Del cuarteto solista, algunos coincidentes en grabaciones, destacar la búsqueda del complemento en tesitura más que tímbrico, como si del órgano o la propia orquesta se tratase, pero donde la «afinación barroca» parece disipar unos graves más presentes incluso con acompañamientos únicamente de continuo mientras están sobrados en los agudos. Los registros se entrenan como el propio cuerpo y mi opinión es que los intérpretes preparan sus intervenciones en este repertorio olvidando el producto final.

Pese a todo me quedo con una Nuria Rial que volvía a Oviedo en «gran formato» y demostrando la causa por la que se la demanda en músicas de los siglos XVII y XVIII. Timbre hermoso, técnica sobrada para las agilidades, musicalidad en una línea de canto siempre sentida y un color que ayuda al empaste con sus compañeros. Bien el Christe, mejor Laudamus y el dúo con la mezzo Et in unun Dominum, atentas ambas a las respiraciones y finales de frase.

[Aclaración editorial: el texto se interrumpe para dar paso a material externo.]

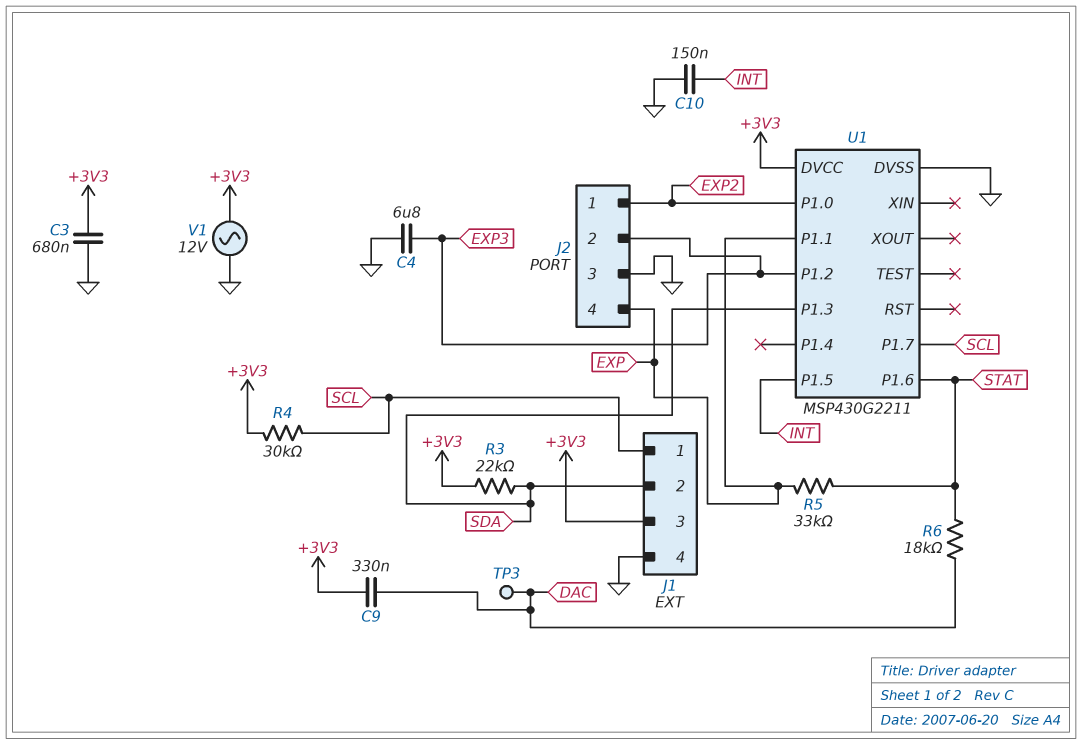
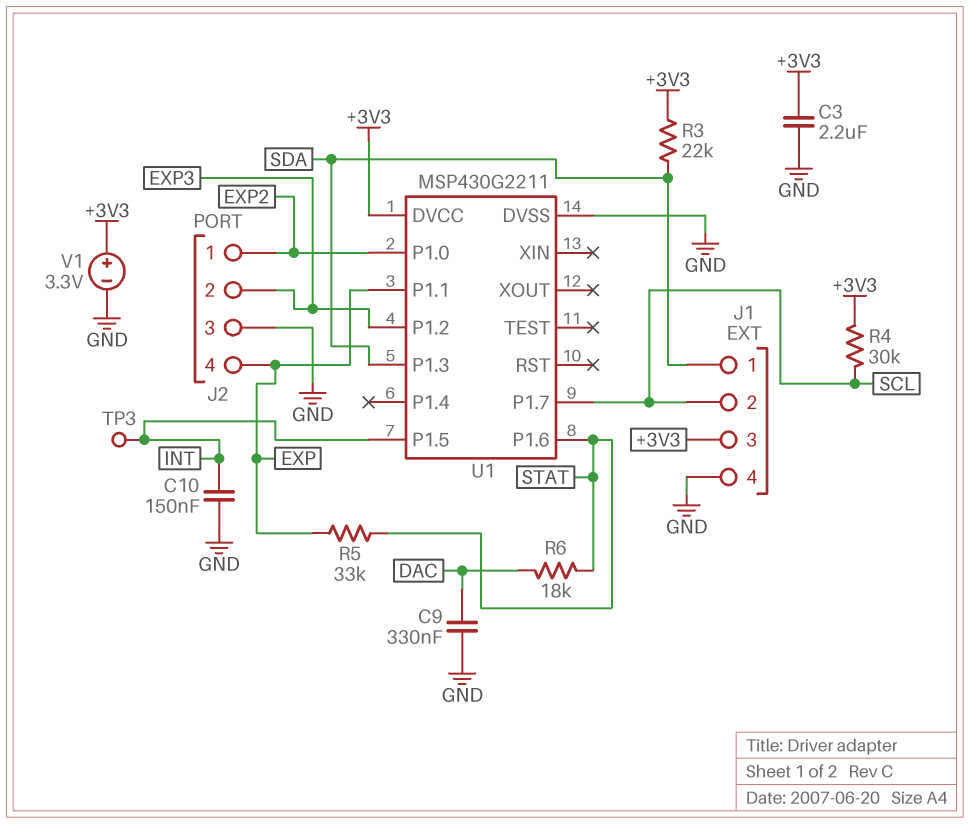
C3: 680nF (+3V3, GND) -> 2.2uF (+3V3, GND)
C4: 6.8uF (EXP3, GND) -> none
C9: 330nF (+3V3, DAC) -> 330nF (DAC, GND)
J1 pin 1: SCL -> SDA
J1 pin 2: SDA -> SCL
TP3: test point (DAC) -> test point (INT)
V1: AC 12V (+3V3, GND) -> 3.3V (plus +3V3, minus GND)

Otro tanto podría decir de Markus Schäfer, bachiano reconocido de timbre algo metálico pero apropiado en estos registros donde el estilo cuenta más que la capacidad de cantarlo, y ahí está el fuerte que no pareció tener este sábado ovetense. Desiguales sus intervenciones, bien el dúo con Rial del Domine Deus pero algo mejorable su Benedictus de color poco homogéneo.
Desigual la mezzo norteamericana nacida en Saigón Rebecca Martin, pese a mi pasión por esta cuerda femenina, pero que no debería cantar lo escrito para la segunda soprano. Buen empaste en el Christe inicial, color apropiado pero de pocos graves ¡y es mezzo!. Más pasión que línea de canto e incluso un flojo Agnus que incluso desafinó levemente, dejándonos mal sabor de boca aunque cantase algo mejor el Qui sedes, más el citado dúo con la soprano.
Y del barítono Thomas Laske decir que sufrió para hacerse escuchar en unos graves necesarios no ya en el ambiente creado por esos registros en la orquesta sino en una tesitura irregular, más lírico que dramático para un barítono que pese al currículo no acabó de cuajar en el cuarteto solista pese a mostrar un fraseo más que correcto, especialmente en el Et in Spiritum.

Pero la Misa de Bach trasciende la interpretación y emociona cuando se la escucha en vivo, pocas veces a lo largo de la vida melómana por larga que sea, más cuando tenemos a «la Akademia» con Lehmann al mando capaz de sacar de cada uno de los veintisiete números la riqueza bachiana de cada nota en cada instrumento, siendo el coro (de voces blancas) el verdadero protagonista para un sábado de gloria anticipada… hacía tiempo que el público no aplaudía tanto, llevándose los chicos la mayor y merecida ración, más allá de la simpatía que los jóvenes cantores siempre despiertan entre todos, más que la propia calidad de los berlineses.
Si las pasiones no pueden faltar cada Cuaresma, esta Misa debería ser obligatoria una vez al año, porque rezo en voz alta «Creo en Dios Bach Todopoderoso…», al menos con oficiantes de altura.